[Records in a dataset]
===============

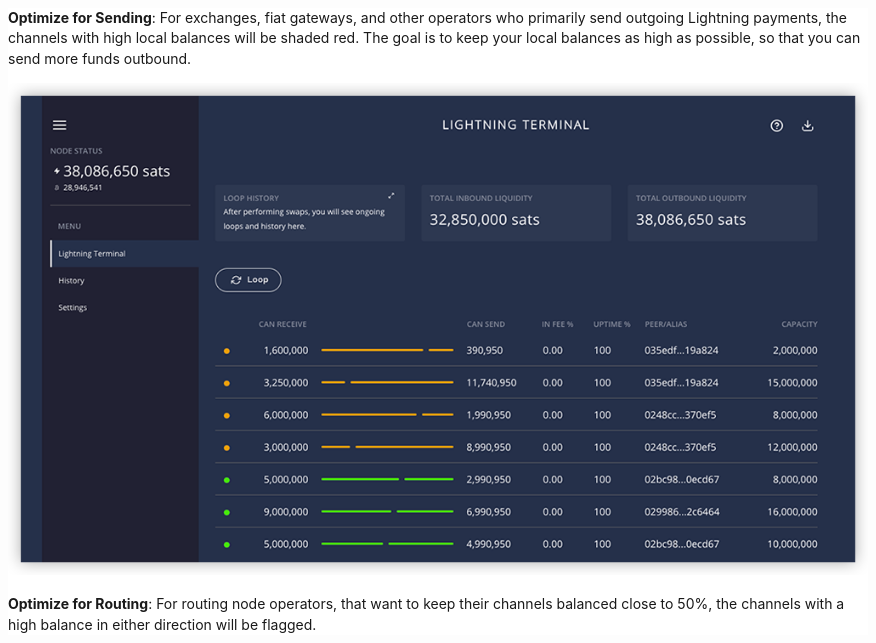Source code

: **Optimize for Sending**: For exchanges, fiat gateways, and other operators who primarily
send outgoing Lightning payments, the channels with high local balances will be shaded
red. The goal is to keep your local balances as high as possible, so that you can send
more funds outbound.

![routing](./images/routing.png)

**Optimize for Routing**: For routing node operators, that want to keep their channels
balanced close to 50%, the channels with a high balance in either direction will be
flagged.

===============

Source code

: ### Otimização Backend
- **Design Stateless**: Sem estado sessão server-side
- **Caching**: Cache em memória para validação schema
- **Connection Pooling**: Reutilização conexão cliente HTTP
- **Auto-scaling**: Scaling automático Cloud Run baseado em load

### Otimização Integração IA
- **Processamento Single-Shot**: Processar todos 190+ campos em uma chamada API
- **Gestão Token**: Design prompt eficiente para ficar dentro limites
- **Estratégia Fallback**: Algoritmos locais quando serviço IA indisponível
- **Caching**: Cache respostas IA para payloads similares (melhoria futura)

===============

* _PROBLEM TO WORK ON_
Write out the data from the line that has "### Otimização Backend" through the line that has "- **Auto-scaling**: Scaling", substituting "no servidor" for "server-side" and changing nothing else.

* _SOLUTION_
: ### Otimização Backend
- **Design Stateless**: Sem estado sessão no servidor
- **Caching**: Cache em memória para validação schema
- **Connection Pooling**: Reutilização conexão cliente HTTP
- **Auto-scaling**: Scaling automático Cloud Run baseado em load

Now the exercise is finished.